Dieter Eckstein

Personal information
- Date of birth: 12 March 1964 (age 62)
- Place of birth: Kehl, West Germany
- Height: 1.78 m (5 ft 10 in)
- Position: Striker

Youth career
- 1970–1983: Kehler FV
- 1983–1984: 1. FC Nürnberg

Senior career*
- Years: Team / Apps / (Gls)
- 1984–1988: 1. FC Nürnberg / 135 / (51)
- 1988–1991: Eintracht Frankfurt / 70 / (14)
- 1991–1993: 1. FC Nürnberg / 85 / (28)
- 1993–1995: Schalke 04 / 30 / (4)
- 1995: West Ham United / 0 / (0)
- 1995–1996: Waldhof Mannheim / 21 / (1)
- 1996: FC Winterthur / 11 / (8)
- 1996–1998: FC Augsburg / 49 / (26)
- 1998–1999: SG Post/Süd Regensburg
- 1999: SV Heidingsfeld
- 2000–2001: TSV Neusäß
- 2001: FC Erzberg-Wörnitz
- 2004: FSV Weißenbrunn
- 2005: TSV Burkersdorf

International career
- 1985–1986: West Germany U-21 / 7 / (4)
- 1986–1988: West Germany / 7 / (0)
- 1987–1988: West Germany Olympic / 3 / (0)

= Dieter Eckstein =

German footballer (born 1964)

Dieter Eckstein (born 12 March 1964) is a German former professional footballer who played as a striker.

== Club career ==
Eckes was born in Kehl. He played for several German clubs, as well as clubs in Switzerland, and West Ham United in England.

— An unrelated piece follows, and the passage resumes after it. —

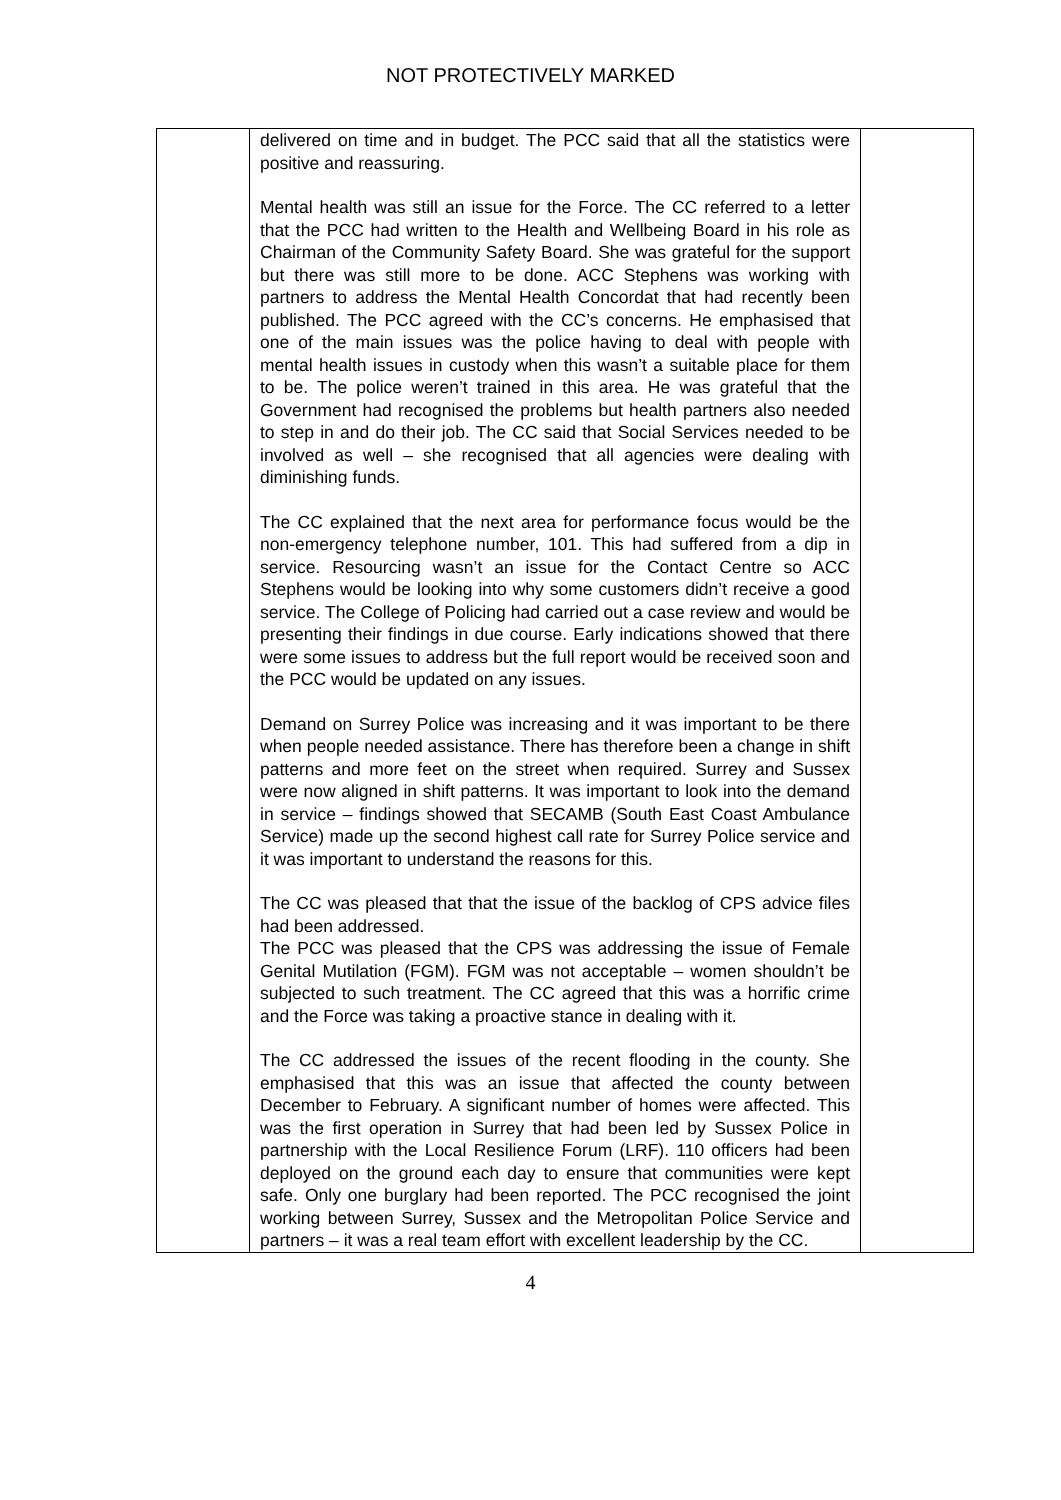NOT PROTECTIVELY MARKED
| | delivered on time and in budget. The PCC said that all the statistics were positive and reassuring. Mental health was still an issue for the Force. The CC referred to a letter that the PCC had written to the Health and Wellbeing Board in his role as Chairman of the Community Safety Board. She was grateful for the support but there was still more to be done. ACC Stephens was working with partners to address the Mental Health Concordat that had recently been published. The PCC agreed with the CC’s concerns. He emphasised that one of the main issues was the police having to deal with people with mental health issues in custody when this wasn’t a suitable place for them to be. The police weren’t trained in this area. He was grateful that the Government had recognised the problems but health partners also needed to step in and do their job. The CC said that Social Services needed to be involved as well – she recognised that all agencies were dealing with diminishing funds. The CC explained that the next area for performance focus would be the non-emergency telephone number, 101. This had suffered from a dip in service. Resourcing wasn’t an issue for the Contact Centre so ACC Stephens would be looking into why some customers didn’t receive a good service. The College of Policing had carried out a case review and would be presenting their findings in due course. Early indications showed that there were some issues to address but the full report would be received soon and the PCC would be updated on any issues. Demand on Surrey Police was increasing and it was important to be there when people needed assistance. There has therefore been a change in shift patterns and more feet on the street when required. Surrey and Sussex were now aligned in shift patterns. It was important to look into the demand in service – findings showed that SECAMB (South East Coast Ambulance Service) made up the second highest call rate for Surrey Police service and it was important to understand the reasons for this. The CC was pleased that that the issue of the backlog of CPS advice files had been addressed. The PCC was pleased that the CPS was addressing the issue of Female Genital Mutilation (FGM). FGM was not acceptable – women shouldn’t be subjected to such treatment. The CC agreed that this was a horrific crime and the Force was taking a proactive stance in dealing with it. The CC addressed the issues of the recent flooding in the county. She emphasised that this was an issue that affected the county between December to February. A significant number of homes were affected. This was the first operation in Surrey that had been led by Sussex Police in partnership with the Local Resilience Forum (LRF). 110 officers had been deployed on the ground each day to ensure that communities were kept safe. Only one burglary had been reported. The PCC recognised the joint working between Surrey, Sussex and the Metropolitan Police Service and partners – it was a real team effort with excellent leadership by the CC. | |
4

== International career ==
Eckstein played for the West Germany national team, earning seven caps. Eckstein was a participant at the EURO 1988.

==After retirement==
On 1 July 2011, while playing in a charity match for amateur side VfR Regensburg, Eckstein had a heart failure and fell into a coma. He was transferred to the University hospital at Regensburg, where his situation was stabilised. The incident is thought to not have caused any permanent damage to his body.